My Facebook to Twitter Blunder, Exposed

If there is one thing all of us here at Cosmetic Social Media are, it’s that we are honest. And when we make a blunder, even when it is unintentional, we want to let you know so you won’t make it too.

THE BLUNDER:

This morning, I went into my Twitter feed on Hootsuite and noticed a message in my personal account. Twitter user @eddieanne alerted me to the fact that something wonky was happening in my twitter feed – it was seemingly replicating messages our of Facebook. If you are on the receiving end of identical tweets flooding your feed all at once, it can be really annoying. Thankfully she took the time to tell me or I may not have noticed this glitch in the Facebook to Twitter auto feed.

 As you can see in this screen capture, there were multiple tweets with exactly the same language, but with different URL’s attached linking back to the post. So what was the issue? Was it a random social media technical difficulty (common) or something more?

THE CAUSE:

What actually caused this was the upload of a photo album to my profile. I was on my iPhone and created an album for the Fish Tacos for Firefighters event that I had volunteered with the night before. You can select up to 30 photos at a time to go into a particular album. This was my second upload of 30 photos and I gave the description “More photos” to the group of them.

What Facebook did was to treat all 30 photos as their own unique individual post, which, in a way they are because each photo has its own URL.  BUT the photos only show up in your Facebook feed as one post – namely, that you added photos to a photo album. Because of the unique URL assigned by Facebook to each photo, this triggered 30 separate tweets to got out to Twitter.  I thought it would treat the whole album as one post – thus one tweet. Wrong.

LESSONS LEARNED:

* Be careful when hooking up your Facebook  to Twitter feed. Either temporarily disable this function before uploading a group of photos, or turn it off completely and post to Twitter manually every time.

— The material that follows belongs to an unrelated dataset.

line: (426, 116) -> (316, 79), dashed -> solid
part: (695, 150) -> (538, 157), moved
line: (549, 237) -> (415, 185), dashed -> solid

* If you see something weird going on, be like @eddieanne and let the person know. It’s nice twitter etiquette to bring it to their attention!

SIDE NOTE:

There are a lot of people who don’t believe it’s good practice to auto post from Facebook to Twitter. I, however, think it’s okay for this reason: In an ideal world, sure, re-craft every post to be the perfect tweet. But if you are posting one to three times a day on Facebook, those few Facebook post tweets are really not going to negatively impact your Twitter profile. As long as you are taking the time to be in Twitter for the vast majority of your Twitter engagement, then I don’t see using the auto-post feature as a problem.

That being said, make sure that you DO NOT have your Twitter posts auto-feeding into Facebook. Since Twitter is a fast-paced social platform, you are going to have many, many more tweets/posts per day. If you had all of this activity auto-posting into the slower, more leisurely pace of Facebook, you’ll most likely get hidden from the news feed by your friends and fans. In other words, people would “hide” your updates, or un-follow you entirely, due to frequent 140 character messages from you flooding their News Feed.